Crucially, we ensure the full incrementalism of the system and experiment with several meta-optimisation applications to evaluate its effects.

Overall, this thesis makes the following contributions:

\begin{enumerate}

	\item It presents a formal execution model of rewriting of the \minizinc\ language and extends this model with well-known optimisation and simplification techniques.

	\item It provides a novel method of tracking of \constraints{} created as part of functional dependencies, ensuring the correct removal of dependencies no longer required.

	\item It presents an analysis technique to reason about in what (refied) form a \constraints{} should be considered.

	\item It presents a design and implementation of techniques to automatically introduce \gls{half-reif} of \constraints{} in \minizinc{}.

	\item It develops a technique to simplify problem specifications by efficiently eliminating implication chains.

	\item It proposes two novel methods to reduce the overhead of using \cmls{} in incremental techniques: \emph{restart-based} meta-search and the \emph{incremental} rewriting of changing models.

\end{enumerate}

\section{Organisation of the Thesis}

This thesis is arranged into the following chapters.

Following this introductory chapter, \emph{\cref{ch:background}} gives an overview of the area of \cmls{}.
First, it introduces the reader to \minizinc{}, how its models are formulated, and how they are translated to \solver{} specifications.
Then, we review different solving methods such as \gls{sat}, \gls{mip}, and \gls{cp}.
This is followed by a comparison of \minizinc{} with other \cmls{}.
This chapter also reviews techniques that are closely related to \cmls{}.
We conclude this chapter with a description of the current \minizinc{} compiler and the techniques it uses to simplify the \solver{} specifications it produces.

\emph{\Cref{ch:rewriting}} presents a formal execution model for \minizinc{} and the core of our new architecture.
We construct a set of formal rewriting rules for a subset of \minizinc{} called \microzinc{}
We show how any \minizinc{} model can be reduced to a \microzinc{} model and, as such, provide rewriting rules for the \minizinc{} language.
Applying the rewriting produces \nanozinc{}, an abstract \solver{} specification language.
Crucially, we show how \nanozinc{} tracks \constraints{} that define a \variable{}, and can therefore correctly remove functional definitions.
This chapter also integrates well-known techniques used to simplify \glspl{slv-mod} into the architecture.
We compare the performance of an implementation of the presented architecture against the existing \minizinc{} infrastructure.

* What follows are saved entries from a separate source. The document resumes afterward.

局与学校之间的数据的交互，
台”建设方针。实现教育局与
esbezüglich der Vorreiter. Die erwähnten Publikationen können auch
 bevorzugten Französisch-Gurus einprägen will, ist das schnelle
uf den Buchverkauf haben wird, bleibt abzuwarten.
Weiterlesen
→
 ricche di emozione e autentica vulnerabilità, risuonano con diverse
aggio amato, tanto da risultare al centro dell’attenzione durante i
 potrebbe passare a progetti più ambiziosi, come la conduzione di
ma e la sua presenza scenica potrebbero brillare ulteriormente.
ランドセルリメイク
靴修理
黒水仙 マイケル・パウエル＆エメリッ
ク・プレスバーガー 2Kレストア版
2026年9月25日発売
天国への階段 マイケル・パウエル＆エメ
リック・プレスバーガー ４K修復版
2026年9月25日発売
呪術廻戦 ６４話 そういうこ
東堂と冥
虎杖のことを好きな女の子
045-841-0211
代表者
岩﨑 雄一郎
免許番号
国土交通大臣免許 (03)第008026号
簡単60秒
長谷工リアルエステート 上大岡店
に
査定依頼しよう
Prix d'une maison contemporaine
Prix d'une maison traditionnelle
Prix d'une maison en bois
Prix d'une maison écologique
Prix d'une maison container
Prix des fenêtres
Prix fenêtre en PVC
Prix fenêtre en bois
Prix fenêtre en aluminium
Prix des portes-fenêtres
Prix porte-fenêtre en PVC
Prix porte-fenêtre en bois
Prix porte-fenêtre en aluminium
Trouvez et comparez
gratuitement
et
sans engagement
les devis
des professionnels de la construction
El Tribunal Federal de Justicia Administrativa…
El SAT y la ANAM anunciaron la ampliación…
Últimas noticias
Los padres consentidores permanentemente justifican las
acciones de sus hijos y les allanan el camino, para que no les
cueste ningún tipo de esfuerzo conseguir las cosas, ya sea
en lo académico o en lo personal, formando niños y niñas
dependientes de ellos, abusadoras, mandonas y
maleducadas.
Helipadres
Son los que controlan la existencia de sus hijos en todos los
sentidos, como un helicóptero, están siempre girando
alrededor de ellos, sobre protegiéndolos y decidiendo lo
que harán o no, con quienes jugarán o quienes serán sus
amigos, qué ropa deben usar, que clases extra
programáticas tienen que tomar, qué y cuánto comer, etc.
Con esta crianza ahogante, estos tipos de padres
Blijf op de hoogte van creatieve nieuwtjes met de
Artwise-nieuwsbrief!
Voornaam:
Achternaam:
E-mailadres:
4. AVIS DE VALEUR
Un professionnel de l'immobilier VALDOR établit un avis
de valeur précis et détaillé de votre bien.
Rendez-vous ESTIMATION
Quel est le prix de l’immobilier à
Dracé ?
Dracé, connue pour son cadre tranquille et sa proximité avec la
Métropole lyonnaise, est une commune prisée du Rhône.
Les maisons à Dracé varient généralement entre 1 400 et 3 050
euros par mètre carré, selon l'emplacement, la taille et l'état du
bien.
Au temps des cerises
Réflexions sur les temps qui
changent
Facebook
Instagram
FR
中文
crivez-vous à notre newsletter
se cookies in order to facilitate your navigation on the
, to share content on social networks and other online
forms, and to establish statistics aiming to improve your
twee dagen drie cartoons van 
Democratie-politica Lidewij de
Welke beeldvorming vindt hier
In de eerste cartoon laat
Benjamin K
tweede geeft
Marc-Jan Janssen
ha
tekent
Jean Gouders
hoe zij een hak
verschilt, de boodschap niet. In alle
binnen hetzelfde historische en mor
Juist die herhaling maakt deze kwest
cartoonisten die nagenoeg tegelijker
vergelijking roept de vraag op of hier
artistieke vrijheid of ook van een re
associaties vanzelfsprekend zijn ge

\emph{\Cref{ch:half-reif}} continues on the path of improving \glspl{slv-mod}.
In this chapter, we present an formal analysis technique to reason about \gls{reif}.
This analysis can help us decide whether a \constraint{} has to be reified.
In addition, the analysis allows us to determine whether we use \gls{half-reif}.
We thus present the first implementation of the usage of automatic \gls{half-reif}.
We conclude this chapter by analysing the impact of the usage of \gls{half-reif} for different types of \solvers{}.

\emph{\Cref{ch:incremental}} focuses on the development of incremental methods for \cmls{}.
We introduce two new techniques that allow for the incremental usage of \cmls{}. 
We first present a novel technique that eliminates the need for the incremental \gls{rewriting}
Instead, it integrates a meta-optimisation specification, written in the \minizinc{} language, into the \gls{slv-mod}.
Then, we describe a technique to optimise the \gls{rewriting} process for incremental changes to an \instance{}.
This method ensures that no work is done for parts of the \instance{} that remain unchanged.
We conclude this chapter by testing the performance and computational overhead of these two techniques.

Finally, \emph{\Cref{ch:conclusions}} is the concluding chapter of the thesis.
It reiterates the discoveries and contributions of this research to theory and practice, comments on the scope and limitations of the presented architecture, and presents further avenues for research in this area.